***** Supplied passage

As I already mentioned in part 1, flying with infants or small children is different from traveling in a group of adults, so you should be prepared for it. Today I will answer a few other frequent questions about traveling with young children.
Are infants entitled to travel for free or should I buy a regular ticket?
Infants must generally travel on an accompanying adult’s lap. Some regular airlines do not charge for an infant (less than 2 years-old) that travels with a parent, if the two of them only occupy one seat. But this is not the case with low cost airlines. Many low cost airlines charge a fixed fee for infants traveling with their parents, regardless of the fact that regular tickets may cost less at the time of the booking. Below you can find a list of the fixed amounts major low cost airlines charge for infants:
- Ryanair – 20-24E per infant, depending on the route
- EasyJet – 24E per infant
- Flybe – 10-20£ per infant, depending on the route
- airBerlin – 3-20£ per infant, depending on the route
- JetBlue – free
Are babies affected by jet lag?
Babies are affected by jet lag just like adults are. A change in the time zone affects their sleeping and eating schedule. In order to help your baby adapt to a change in the time zone it is advisable that you start preparing in advance. A good thing to do, for example is to start shifting the baby’s sleeping and eating schedule by 15-30 minutes per day during the week before your departure. This way, he will be prepared for the new time zone.
Once you reach your destination, try to feed the baby and to put him to sleep according to the new time zone. If you are traveling with a young infant, you can feed him on demand, especially if you’re breastfeeding. However, keep in mind that in order to help your baby adapt to the new time zone you need to take advantage of the daylight. Exposure to the sunlight will facilitate the adaptation process both for the infant and for you.

**********

Work request 1:
Using the text on flying with infants and small children, decide whether each statement agrees with it: (a) JetBlue charges nothing for an infant; (b) EasyJet's infant fee varies by route; (c) parents are advised to shift the baby's sleeping and eating schedule by 15-30 minutes per day in the week before departure. For each, answer yes or no and quote the words of the text that settle it.
Work request 2:
Carry on the text about flying with infants and small children, starting after its final sentence about sunlight exposure.

***** Material supplied

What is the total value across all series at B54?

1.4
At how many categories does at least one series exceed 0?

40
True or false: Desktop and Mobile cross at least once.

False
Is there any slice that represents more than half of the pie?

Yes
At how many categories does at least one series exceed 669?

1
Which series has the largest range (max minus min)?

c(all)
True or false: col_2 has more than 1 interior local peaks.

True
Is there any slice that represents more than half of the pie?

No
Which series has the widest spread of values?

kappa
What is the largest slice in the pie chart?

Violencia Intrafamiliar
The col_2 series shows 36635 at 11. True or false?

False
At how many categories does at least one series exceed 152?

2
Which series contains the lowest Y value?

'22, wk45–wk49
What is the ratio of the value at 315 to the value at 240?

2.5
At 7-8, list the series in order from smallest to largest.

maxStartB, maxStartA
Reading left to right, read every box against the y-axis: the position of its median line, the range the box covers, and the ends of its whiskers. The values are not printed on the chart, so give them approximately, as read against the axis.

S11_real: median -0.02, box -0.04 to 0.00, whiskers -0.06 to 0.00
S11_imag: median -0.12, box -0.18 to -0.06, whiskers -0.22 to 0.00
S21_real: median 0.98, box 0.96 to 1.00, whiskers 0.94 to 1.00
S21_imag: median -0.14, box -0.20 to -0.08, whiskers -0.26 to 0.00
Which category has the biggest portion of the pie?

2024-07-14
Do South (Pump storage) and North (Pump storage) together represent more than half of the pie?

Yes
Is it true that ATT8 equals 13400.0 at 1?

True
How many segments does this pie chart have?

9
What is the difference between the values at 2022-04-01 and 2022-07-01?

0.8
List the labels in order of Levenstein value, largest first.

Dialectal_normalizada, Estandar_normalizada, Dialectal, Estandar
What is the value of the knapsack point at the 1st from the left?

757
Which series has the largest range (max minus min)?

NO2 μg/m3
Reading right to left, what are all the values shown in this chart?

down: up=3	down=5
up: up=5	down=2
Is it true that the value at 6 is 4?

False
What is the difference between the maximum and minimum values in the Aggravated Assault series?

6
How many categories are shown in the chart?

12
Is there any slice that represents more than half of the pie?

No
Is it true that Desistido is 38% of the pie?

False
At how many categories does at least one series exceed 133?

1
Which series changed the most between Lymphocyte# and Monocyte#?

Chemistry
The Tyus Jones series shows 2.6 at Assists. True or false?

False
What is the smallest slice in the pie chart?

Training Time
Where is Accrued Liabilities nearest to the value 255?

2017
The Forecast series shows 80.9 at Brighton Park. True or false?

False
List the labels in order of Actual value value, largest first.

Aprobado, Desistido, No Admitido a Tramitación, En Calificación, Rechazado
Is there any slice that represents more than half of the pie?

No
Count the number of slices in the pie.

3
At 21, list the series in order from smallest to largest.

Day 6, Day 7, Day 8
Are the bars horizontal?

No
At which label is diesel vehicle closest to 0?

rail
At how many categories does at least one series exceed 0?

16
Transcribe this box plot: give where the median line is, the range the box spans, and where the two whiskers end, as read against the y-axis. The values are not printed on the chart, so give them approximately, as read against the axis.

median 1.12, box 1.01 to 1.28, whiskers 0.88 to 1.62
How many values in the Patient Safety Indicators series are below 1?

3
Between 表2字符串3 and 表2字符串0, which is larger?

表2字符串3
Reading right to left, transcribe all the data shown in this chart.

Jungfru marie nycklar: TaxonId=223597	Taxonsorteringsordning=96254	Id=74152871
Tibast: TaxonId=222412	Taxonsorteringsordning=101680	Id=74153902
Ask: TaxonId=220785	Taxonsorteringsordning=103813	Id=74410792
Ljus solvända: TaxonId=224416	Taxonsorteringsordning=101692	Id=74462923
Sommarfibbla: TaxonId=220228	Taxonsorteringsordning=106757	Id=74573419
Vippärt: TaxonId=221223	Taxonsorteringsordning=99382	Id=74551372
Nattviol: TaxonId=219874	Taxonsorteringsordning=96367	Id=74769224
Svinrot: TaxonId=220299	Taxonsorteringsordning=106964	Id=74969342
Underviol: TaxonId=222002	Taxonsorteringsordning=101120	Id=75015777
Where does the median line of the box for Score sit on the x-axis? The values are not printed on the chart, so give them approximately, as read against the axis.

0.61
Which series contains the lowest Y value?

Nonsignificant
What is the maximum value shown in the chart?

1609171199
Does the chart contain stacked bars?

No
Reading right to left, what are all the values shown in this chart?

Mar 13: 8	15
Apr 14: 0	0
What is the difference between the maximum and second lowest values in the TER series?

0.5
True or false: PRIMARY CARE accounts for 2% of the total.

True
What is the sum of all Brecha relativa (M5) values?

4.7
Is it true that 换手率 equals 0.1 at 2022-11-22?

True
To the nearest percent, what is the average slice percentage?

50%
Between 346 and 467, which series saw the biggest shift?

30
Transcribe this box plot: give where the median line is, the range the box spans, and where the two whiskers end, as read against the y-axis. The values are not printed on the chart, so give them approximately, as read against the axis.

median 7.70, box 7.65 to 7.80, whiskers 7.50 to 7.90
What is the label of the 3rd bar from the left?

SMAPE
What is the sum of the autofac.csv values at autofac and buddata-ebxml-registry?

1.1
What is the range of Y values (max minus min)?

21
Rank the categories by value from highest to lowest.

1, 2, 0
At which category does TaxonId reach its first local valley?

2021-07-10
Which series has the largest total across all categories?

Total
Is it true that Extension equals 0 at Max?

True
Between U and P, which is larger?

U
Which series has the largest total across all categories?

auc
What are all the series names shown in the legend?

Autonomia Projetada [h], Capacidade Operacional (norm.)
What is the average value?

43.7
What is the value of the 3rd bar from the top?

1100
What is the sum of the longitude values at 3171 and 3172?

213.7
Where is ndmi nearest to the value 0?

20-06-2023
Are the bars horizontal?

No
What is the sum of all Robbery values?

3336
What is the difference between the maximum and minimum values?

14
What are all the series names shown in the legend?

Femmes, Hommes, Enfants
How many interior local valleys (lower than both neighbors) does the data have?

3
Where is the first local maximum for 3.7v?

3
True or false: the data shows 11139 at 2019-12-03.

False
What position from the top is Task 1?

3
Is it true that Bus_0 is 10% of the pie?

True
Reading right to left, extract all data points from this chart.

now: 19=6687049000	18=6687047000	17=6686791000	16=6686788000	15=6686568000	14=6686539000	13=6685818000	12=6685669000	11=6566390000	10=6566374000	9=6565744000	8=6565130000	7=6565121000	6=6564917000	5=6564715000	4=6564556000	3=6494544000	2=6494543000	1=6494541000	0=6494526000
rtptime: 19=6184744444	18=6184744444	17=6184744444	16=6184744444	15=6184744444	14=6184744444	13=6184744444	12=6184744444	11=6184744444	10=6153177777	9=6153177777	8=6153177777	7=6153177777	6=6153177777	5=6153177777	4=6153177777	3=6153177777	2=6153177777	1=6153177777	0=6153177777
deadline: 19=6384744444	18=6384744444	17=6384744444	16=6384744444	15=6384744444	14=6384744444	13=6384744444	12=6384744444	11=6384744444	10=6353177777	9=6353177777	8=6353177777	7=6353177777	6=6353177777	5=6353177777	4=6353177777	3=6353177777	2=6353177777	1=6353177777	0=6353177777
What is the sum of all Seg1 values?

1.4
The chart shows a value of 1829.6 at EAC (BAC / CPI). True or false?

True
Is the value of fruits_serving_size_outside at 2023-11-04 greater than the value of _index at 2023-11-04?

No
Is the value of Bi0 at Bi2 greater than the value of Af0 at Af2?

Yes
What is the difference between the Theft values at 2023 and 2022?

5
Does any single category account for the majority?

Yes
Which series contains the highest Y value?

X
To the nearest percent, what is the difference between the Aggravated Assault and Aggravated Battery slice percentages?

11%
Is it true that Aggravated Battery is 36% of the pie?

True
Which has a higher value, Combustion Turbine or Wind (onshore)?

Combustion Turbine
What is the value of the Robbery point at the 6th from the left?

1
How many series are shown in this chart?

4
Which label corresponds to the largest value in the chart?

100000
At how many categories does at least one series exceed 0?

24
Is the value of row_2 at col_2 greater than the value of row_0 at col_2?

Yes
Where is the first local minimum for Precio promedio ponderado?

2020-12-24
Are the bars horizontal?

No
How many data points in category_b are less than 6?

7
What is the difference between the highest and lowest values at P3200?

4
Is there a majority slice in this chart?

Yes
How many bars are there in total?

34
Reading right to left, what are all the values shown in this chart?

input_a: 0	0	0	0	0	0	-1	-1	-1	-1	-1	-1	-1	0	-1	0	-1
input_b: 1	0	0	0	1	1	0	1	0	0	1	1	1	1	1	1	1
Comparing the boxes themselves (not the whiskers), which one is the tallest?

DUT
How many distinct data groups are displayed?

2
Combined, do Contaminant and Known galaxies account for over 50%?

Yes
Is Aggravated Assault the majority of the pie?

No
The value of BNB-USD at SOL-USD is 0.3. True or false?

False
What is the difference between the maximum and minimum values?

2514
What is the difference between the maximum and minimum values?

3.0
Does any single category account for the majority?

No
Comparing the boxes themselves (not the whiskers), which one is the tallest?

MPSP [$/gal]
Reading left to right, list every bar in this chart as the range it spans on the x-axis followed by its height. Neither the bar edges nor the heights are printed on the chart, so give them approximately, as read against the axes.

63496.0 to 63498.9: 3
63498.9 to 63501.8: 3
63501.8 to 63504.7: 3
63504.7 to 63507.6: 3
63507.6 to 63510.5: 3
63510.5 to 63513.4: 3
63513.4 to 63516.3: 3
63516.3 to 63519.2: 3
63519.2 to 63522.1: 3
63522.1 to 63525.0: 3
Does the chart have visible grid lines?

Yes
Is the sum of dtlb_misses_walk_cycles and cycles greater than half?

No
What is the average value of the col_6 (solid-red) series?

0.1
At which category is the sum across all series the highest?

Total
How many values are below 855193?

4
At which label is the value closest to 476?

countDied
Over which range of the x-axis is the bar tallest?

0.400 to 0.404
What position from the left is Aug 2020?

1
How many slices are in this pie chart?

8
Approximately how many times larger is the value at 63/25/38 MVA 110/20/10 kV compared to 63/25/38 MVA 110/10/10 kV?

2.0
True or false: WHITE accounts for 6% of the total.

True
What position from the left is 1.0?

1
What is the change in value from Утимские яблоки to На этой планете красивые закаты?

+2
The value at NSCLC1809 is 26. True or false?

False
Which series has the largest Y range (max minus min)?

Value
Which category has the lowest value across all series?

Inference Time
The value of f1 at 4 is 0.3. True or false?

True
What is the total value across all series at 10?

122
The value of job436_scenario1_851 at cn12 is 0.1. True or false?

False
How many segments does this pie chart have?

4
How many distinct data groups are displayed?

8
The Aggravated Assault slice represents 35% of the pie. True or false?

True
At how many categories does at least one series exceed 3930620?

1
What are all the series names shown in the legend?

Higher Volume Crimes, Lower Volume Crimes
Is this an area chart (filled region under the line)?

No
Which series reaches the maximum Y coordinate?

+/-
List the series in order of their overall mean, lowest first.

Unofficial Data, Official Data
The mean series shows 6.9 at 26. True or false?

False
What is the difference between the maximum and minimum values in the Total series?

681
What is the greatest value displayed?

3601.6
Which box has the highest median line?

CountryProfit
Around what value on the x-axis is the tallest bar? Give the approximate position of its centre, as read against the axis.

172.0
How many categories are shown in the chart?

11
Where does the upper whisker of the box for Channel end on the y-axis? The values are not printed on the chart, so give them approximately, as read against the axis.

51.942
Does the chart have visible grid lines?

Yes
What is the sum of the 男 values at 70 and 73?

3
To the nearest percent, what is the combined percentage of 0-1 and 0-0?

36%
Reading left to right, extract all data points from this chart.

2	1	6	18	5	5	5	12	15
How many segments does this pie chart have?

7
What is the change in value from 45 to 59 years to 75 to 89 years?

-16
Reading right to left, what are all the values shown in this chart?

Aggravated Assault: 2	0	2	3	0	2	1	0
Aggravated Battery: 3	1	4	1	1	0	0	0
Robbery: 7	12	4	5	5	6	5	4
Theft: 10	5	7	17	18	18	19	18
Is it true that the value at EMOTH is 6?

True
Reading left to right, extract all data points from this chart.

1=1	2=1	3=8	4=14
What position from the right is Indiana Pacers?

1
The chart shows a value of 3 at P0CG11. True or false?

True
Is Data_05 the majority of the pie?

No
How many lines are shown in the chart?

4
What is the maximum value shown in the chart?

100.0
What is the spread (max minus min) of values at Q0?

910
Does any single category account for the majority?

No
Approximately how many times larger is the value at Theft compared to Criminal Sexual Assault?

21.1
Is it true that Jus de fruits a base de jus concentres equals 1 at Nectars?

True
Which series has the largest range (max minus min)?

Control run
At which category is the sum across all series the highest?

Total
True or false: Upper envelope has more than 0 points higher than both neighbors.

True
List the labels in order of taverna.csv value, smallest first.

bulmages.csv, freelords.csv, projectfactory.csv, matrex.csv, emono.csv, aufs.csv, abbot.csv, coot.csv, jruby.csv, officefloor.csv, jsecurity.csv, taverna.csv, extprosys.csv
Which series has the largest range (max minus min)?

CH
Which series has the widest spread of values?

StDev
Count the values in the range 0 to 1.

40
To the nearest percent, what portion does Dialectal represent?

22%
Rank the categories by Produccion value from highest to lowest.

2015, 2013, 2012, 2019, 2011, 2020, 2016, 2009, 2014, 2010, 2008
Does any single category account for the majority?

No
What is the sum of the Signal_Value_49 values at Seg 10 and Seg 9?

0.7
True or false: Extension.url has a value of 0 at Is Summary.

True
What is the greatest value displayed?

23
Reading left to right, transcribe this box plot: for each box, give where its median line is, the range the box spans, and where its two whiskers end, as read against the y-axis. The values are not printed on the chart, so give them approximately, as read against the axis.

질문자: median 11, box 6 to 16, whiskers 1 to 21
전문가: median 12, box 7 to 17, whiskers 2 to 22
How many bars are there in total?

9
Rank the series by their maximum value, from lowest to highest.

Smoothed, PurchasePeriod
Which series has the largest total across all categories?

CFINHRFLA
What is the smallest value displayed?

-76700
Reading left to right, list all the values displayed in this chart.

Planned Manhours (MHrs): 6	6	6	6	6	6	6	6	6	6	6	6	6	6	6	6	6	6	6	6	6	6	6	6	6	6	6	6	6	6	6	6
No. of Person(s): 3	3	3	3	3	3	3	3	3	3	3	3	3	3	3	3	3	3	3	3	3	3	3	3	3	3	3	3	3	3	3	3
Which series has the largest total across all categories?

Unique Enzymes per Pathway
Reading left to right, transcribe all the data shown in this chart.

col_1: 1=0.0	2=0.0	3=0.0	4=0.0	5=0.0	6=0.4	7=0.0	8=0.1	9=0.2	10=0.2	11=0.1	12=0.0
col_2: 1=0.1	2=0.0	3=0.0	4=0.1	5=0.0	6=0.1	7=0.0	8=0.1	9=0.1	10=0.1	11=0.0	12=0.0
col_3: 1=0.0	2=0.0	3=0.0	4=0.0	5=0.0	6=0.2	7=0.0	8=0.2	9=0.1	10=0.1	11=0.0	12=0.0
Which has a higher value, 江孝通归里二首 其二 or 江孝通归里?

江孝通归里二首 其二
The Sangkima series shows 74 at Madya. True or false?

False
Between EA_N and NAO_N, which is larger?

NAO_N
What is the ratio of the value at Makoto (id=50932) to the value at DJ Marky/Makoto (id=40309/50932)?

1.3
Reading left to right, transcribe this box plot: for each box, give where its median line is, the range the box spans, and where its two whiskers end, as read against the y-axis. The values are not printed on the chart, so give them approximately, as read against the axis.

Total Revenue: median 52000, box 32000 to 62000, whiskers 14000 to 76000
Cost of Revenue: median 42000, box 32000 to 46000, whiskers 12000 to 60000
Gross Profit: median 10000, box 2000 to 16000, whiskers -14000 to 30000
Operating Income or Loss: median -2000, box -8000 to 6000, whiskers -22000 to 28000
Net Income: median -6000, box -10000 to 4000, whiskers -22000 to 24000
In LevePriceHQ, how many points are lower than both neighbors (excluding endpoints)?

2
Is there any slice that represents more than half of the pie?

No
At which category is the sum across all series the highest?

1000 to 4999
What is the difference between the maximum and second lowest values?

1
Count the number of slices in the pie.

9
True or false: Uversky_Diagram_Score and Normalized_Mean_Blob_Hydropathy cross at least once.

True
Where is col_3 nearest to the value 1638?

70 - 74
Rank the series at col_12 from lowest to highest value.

**********

Final answer 1:
(a) Yes: "JetBlue – free"
(b) No: "EasyJet – 24E per infant"
(c) Yes: "start shifting the baby’s sleeping and eating schedule by 15-30 minutes per day during the week before your departure"

Final answer 2:
How can I prepare my baby for a trip?
Young children feel comfortable when they are surrounded by the things that they know and like. It can be their favorite blanket, a toy, or anything else they particularly enjoy and feel safe with. You can get your baby involved when you do the packing by making him choose 2 or 3 of his favorite toys to take on the trip. Take a little piece of your home with you, but not all of it! Don’t forget that a child feels safe with his parents, so try to spend more time with him, especially during meals and before putting him to sleep.
If you have a toddler, share your vacation plans with him before the trip. Show him pictures of your destination and of the persons you will be visiting. This will help him understand what to expect and be prepared for it. Also, explain to him what flying will be like, maybe using a toy airplane. Don’t worry about the “fear of flying”! This develops at a later age!
According to the airport security rules, passengers are not allowed to carry with them on the plane liquids in containers larger than 100 ml. An exception to this rule is made for the products purchased after the security checks (in the Duty Free area) and obviously, for the products purchased on the plane.